Ethereum (ETH) declined by 3% on Thursday as market participants continued to react to President Donald Trump's announcements regarding reciprocal tariffs. However, the selling pressure may not persist since most ETH short-term holders (STHs) already sold their assets in March.
Following President Trump's "Liberation Day" reciprocal tariff announcements, Ethereum whales depleted their holdings by 380K ETH, causing ETH to further decline in the past 24 hours, per Santiment data.
Despite the decline, the dormant circulation metric, which measures the total number of coins distributed daily based on the last time they changed addresses, showed most investors remained on the sidelines during the event. The metric's downtrend in the past two days indicates that investors across all age cohorts weren't active sellers despite the reciprocal tariffs announcement.
ETH dormant circulation. Source: Santiment
The spikes seen throughout March — stemming majorly from short-term holders — suggest that this investor cohort has already scaled down their holdings in anticipation of the tariffs. Considering STHs are susceptible to selling during market uncertainty, their absence could reduce the downside pressure on ETH.
Meanwhile, in the latest All Core Developers Consensus (ACDC) call, Ethereum developers shifted the date for the Pectra mainnet upgrade to May 7. A successful mainnet upgrade could alter the sentiment around ETH toward a positive tone.
Pectra will introduce several features to Ethereum, including wallet recovery, transaction batching, sponsored transactions, an increased staking limit of 2,048 ETH and blobspace expansion.
Ethereum is down over 3%, triggering $47.7 million in futures liquidations in the past 24 hours, per Coinglass data. The total amount of liquidated long and short positions accounted for $34.52 million and $13.18 million, respectively.
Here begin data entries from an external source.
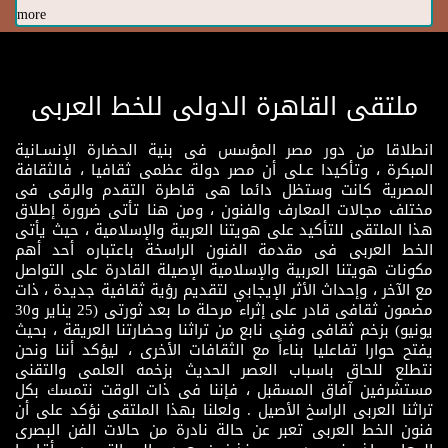
more
ملتقى القاهرة الدولى للخط العربى
انطلاقا من دور مصر المؤسس فى بنية الحضارة الإنسـانية
المبكرة ، وتأكيدا عـلى أن مصر دولة عظمى ثقافيا ، فالثقافة
المصرية كانت وستظل دائما هى قاطرة التقدم والرقى فى
مختلف مجالات المعارف والفنون ، ومن هنا تأتى ضرورة إطلاق
هذا الملتقى للتأكيد على هويتنا العربية والإسلامية ، حيث يأتى
الخط العربى فى مقدمة الفنون الراسخة باعتباره أحد أهم
مكونات هويتنا العربية والإسلامية الإصيلة القادرة على التواصل
مع الآخر ، وإحداث الأثر الإيجابي لتقديم رؤية ثقافية جديدة ، ذات
مضمون ثقافى قادر على إثراء مرحلة ما بعد ثورتى (25 يناير و30
يونيو) بزخم ثقافى وفنى نابع من تراثنا وحضارتنا العريقة ، بحيث
يفتح حوارا تفاعليا بناءاً مع الثقافات الأخرى ، ليؤكد أننا ونحن
نتطلع للحاق باسباب العصر الحديث بزخمه العلمى والتقنى
مستشرفين آفاق المسقبل ، فإننا فى ذات الوقت نتمسك بكل
تراثنا العربى الراسخ الأصيل . ولعلنا بهذا الملتقى نؤكد على أن
فنون الخط العربى تعبر عن حالة نادرة من حالات الفن البصرى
ETH is testing the $1,800 support on Thursday after seeing a rejection at the $2,070 resistance last week. The decline could send ETH to find support at the $1,500 level in the short term. If the bearish pressure persists, ETH risks a sharp correction to $1,000 — a level last seen during the UST/LUNA crash in 2022.
ETH/USDT daily chart
The Stochastic Oscillator (Stoch) is in its oversold region, while the Moving Average Convergence Divergence (MACD) histogram bars are on the verge of flipping bearish, indicating dominant bearish momentum.
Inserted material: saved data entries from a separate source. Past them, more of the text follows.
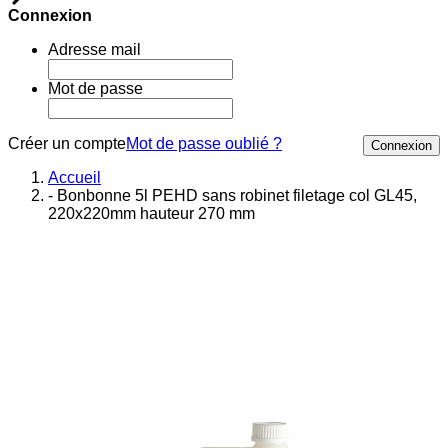
Connexion
Adresse mail
Mot de passe
Créer un compte
Mot de passe oublié ?
Connexion
Accueil
- Bonbonne 5l PEHD sans robinet filetage col GL45,
220x220mm hauteur 270 mm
A firm recovery of the $1,800 support will invalidate the thesis and potentially send ETH to retest the resistance at $2,070.
Ethereum is a decentralized open-source blockchain with smart contracts functionality. Its native currency Ether (ETH), is the second-largest cryptocurrency and number one altcoin by market capitalization. The Ethereum network is tailored for building crypto solutions like decentralized finance (DeFi), GameFi, non-fungible tokens (NFTs), decentralized autonomous organizations (DAOs), etc.
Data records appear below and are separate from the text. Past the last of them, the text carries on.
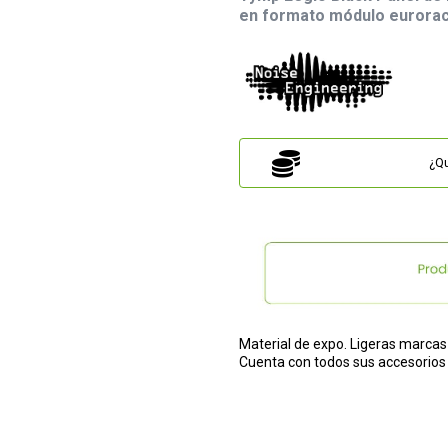
en formato módulo eurora
¿Qu
Material de expo. Ligeras marcas
Cuenta con todos sus accesorios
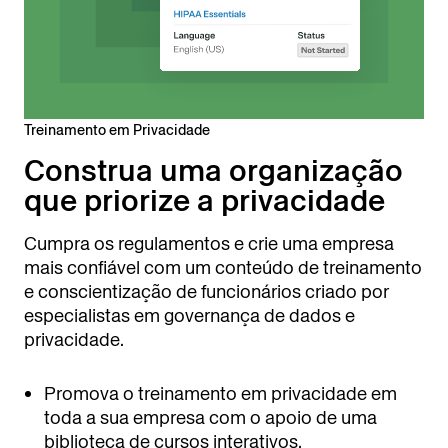
Treinamento em Privacidade
Construa uma organização
que priorize a privacidade
Cumpra os regulamentos e crie uma empresa
mais confiável com um conteúdo de treinamento
e conscientização de funcionários criado por
especialistas em governança de dados e
privacidade.
Promova o treinamento em privacidade em
toda a sua empresa com o apoio de uma
biblioteca de cursos interativos.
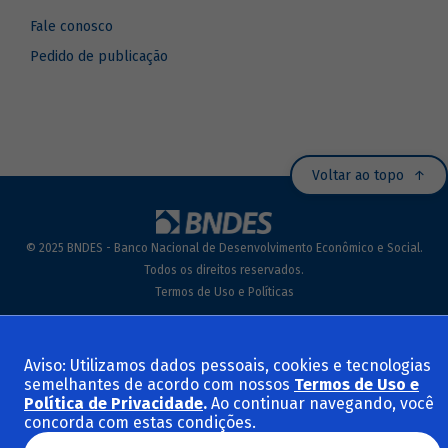
Fale conosco
Pedido de publicação
Voltar ao topo
© 2025 BNDES - Banco Nacional de Desenvolvimento Econômico e Social.
Todos os direitos reservados.
Termos de Uso e Políticas
Aviso: Utilizamos dados pessoais, cookies e tecnologias
semelhantes de acordo com nossos
Termos de Uso e
Política de Privacidade
.
Ao continuar navegando, você
concorda com estas condições.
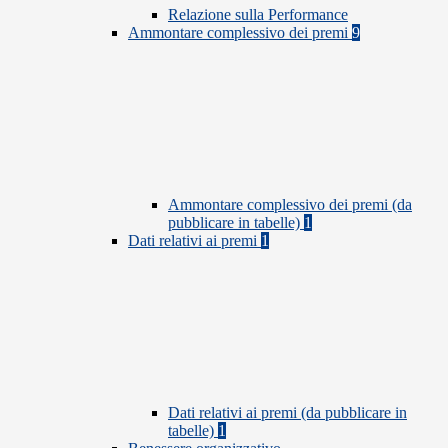
Relazione sulla Performance
Ammontare complessivo dei premi
9
Ammontare complessivo dei premi (da
pubblicare in tabelle)
1
Dati relativi ai premi
1
Dati relativi ai premi (da pubblicare in
tabelle)
1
Ethereum is a public decentralized blockchain technology, where developers can build and deploy applications that function without the need for a central authority. To make this easier, the network leverages the Solidity programming language and Ethereum virtual machine which helps developers create and launch applications with smart contract functionality.
Smart contracts are publicly verifiable codes that automates agreements between two or more parties. Basically, these codes self-execute encoded actions when predetermined conditions are met.
Staking is a process of earning yield on your idle crypto assets by locking them in a crypto protocol for a specified duration as a means of contributing to its security. Ethereum transitioned from a Proof-of-Work (PoW) to a Proof-of-Stake (PoS) consensus mechanism on September 15, 2022, in an event christened “The Merge.” The Merge was a key part of Ethereum's roadmap to achieve high-level scalability, decentralization and security while remaining sustainable. Unlike PoW, which requires the use of expensive hardware, PoS reduces the barrier of entry for validators by leveraging the use of crypto tokens as the core foundation of its consensus process.
Gas is the unit for measuring transaction fees that users pay for conducting transactions on Ethereum. During periods of network congestion, gas can be extremely high, causing validators to prioritize transactions based on their fees.